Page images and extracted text
'''

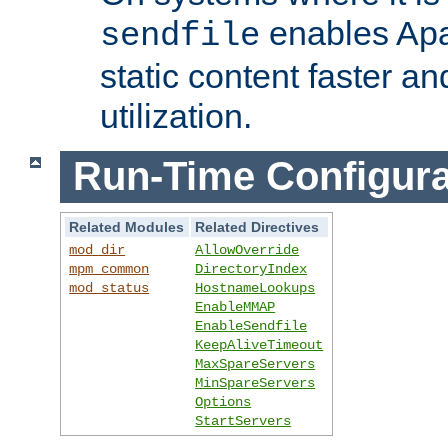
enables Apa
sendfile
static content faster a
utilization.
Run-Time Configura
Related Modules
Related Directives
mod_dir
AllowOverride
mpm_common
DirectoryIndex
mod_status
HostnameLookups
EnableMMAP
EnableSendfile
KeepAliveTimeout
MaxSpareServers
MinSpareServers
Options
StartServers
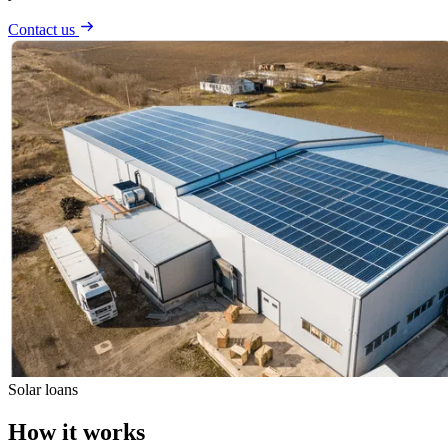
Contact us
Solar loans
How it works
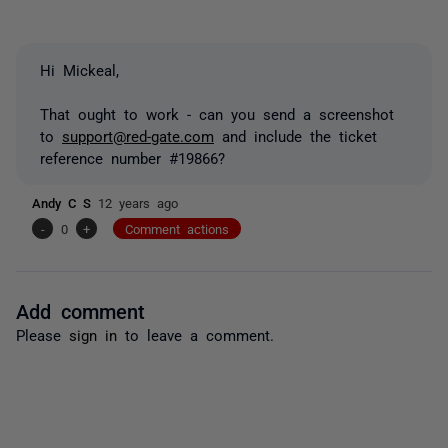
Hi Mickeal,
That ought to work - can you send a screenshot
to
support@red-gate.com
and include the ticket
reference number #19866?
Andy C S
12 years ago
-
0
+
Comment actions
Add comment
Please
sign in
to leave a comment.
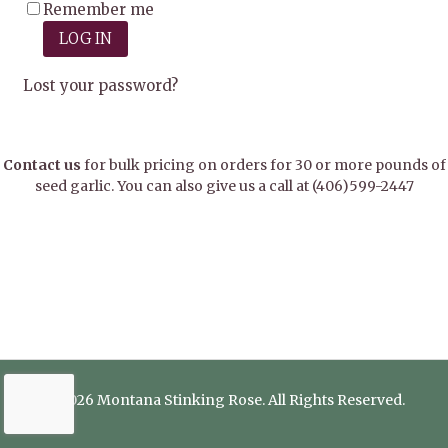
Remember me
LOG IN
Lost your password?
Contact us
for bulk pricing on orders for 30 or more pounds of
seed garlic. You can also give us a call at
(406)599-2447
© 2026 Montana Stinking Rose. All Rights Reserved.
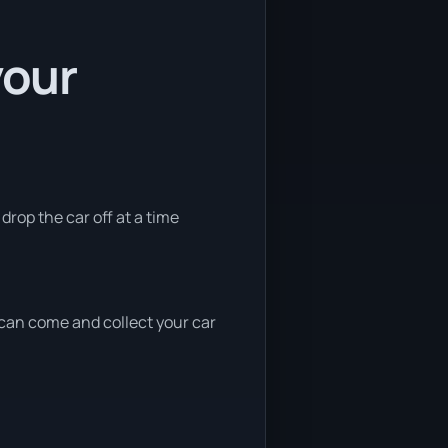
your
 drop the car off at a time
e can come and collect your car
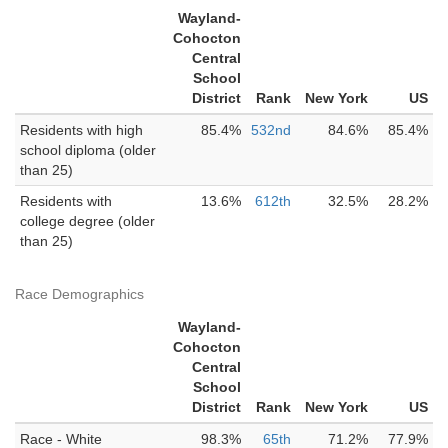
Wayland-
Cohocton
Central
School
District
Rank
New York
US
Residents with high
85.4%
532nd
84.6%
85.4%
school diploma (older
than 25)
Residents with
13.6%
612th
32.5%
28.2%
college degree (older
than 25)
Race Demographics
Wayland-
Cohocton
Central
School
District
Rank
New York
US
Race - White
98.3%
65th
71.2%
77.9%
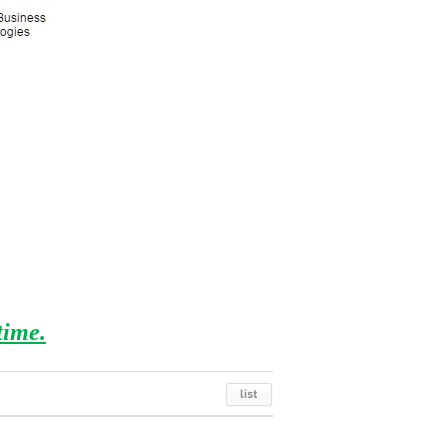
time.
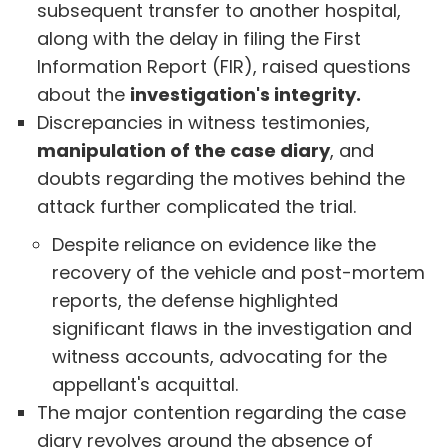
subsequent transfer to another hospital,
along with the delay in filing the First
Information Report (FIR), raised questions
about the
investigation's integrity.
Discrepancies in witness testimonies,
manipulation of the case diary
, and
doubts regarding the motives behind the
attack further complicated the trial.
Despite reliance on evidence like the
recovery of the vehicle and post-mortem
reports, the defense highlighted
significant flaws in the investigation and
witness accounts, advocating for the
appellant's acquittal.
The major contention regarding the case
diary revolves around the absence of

'''
'''

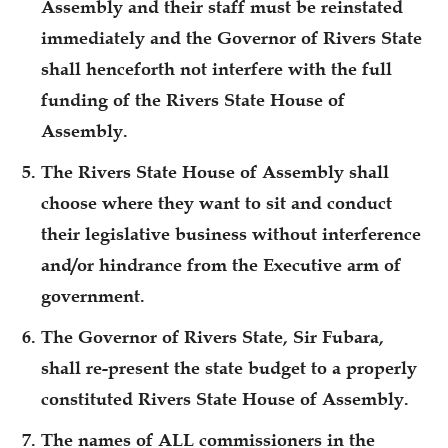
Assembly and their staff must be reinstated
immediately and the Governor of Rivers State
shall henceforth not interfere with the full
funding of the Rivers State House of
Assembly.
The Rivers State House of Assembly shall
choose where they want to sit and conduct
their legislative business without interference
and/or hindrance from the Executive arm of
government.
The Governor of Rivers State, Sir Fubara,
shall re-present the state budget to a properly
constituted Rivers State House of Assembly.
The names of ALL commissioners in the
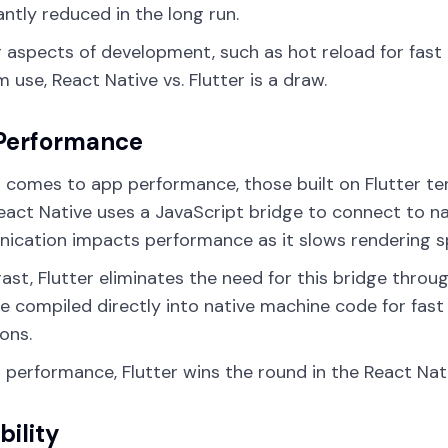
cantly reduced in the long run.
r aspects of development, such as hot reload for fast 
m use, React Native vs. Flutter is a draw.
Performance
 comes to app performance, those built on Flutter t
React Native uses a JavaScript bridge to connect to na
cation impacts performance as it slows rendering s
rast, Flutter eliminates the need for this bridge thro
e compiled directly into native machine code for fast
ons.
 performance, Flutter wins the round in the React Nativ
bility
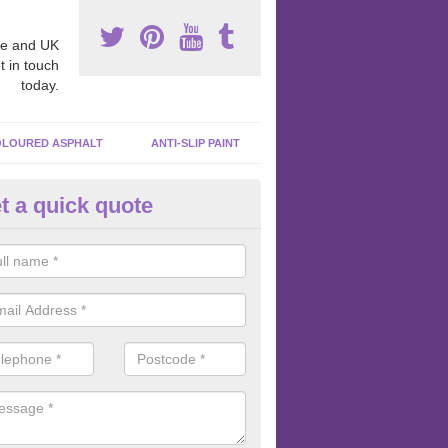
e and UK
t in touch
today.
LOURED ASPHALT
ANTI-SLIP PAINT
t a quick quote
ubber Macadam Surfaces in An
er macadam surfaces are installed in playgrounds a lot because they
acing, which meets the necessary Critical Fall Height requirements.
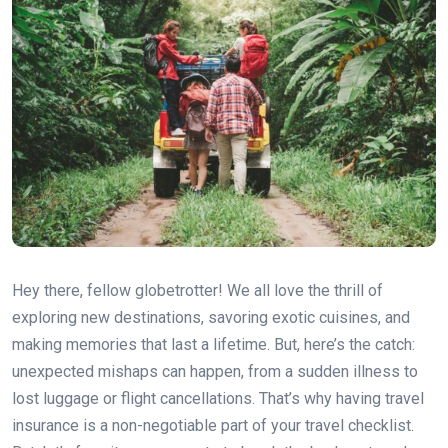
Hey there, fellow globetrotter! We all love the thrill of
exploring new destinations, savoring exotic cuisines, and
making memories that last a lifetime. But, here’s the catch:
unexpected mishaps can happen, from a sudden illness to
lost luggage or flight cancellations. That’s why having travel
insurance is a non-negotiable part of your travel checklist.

'''
'''

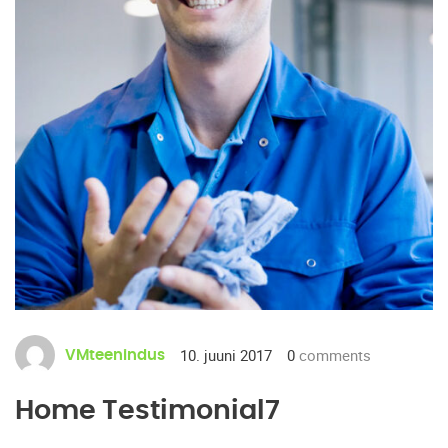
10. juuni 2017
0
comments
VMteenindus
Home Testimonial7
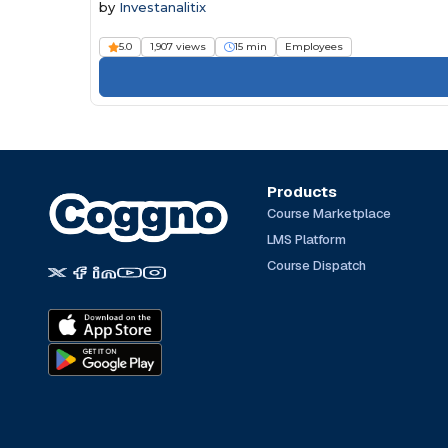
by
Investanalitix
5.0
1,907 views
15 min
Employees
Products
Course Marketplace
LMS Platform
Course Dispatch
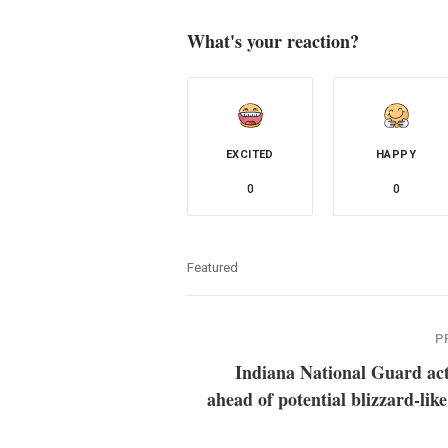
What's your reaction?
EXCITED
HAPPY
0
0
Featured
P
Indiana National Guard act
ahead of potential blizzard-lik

'''

- [JOB ITEM]:
Find the word "they" in the entries, then copy out every line that has it.

- [RESPONSE]:
choose where they want to sit and conduct
er macadam surfaces are installed in playgrounds a lot because they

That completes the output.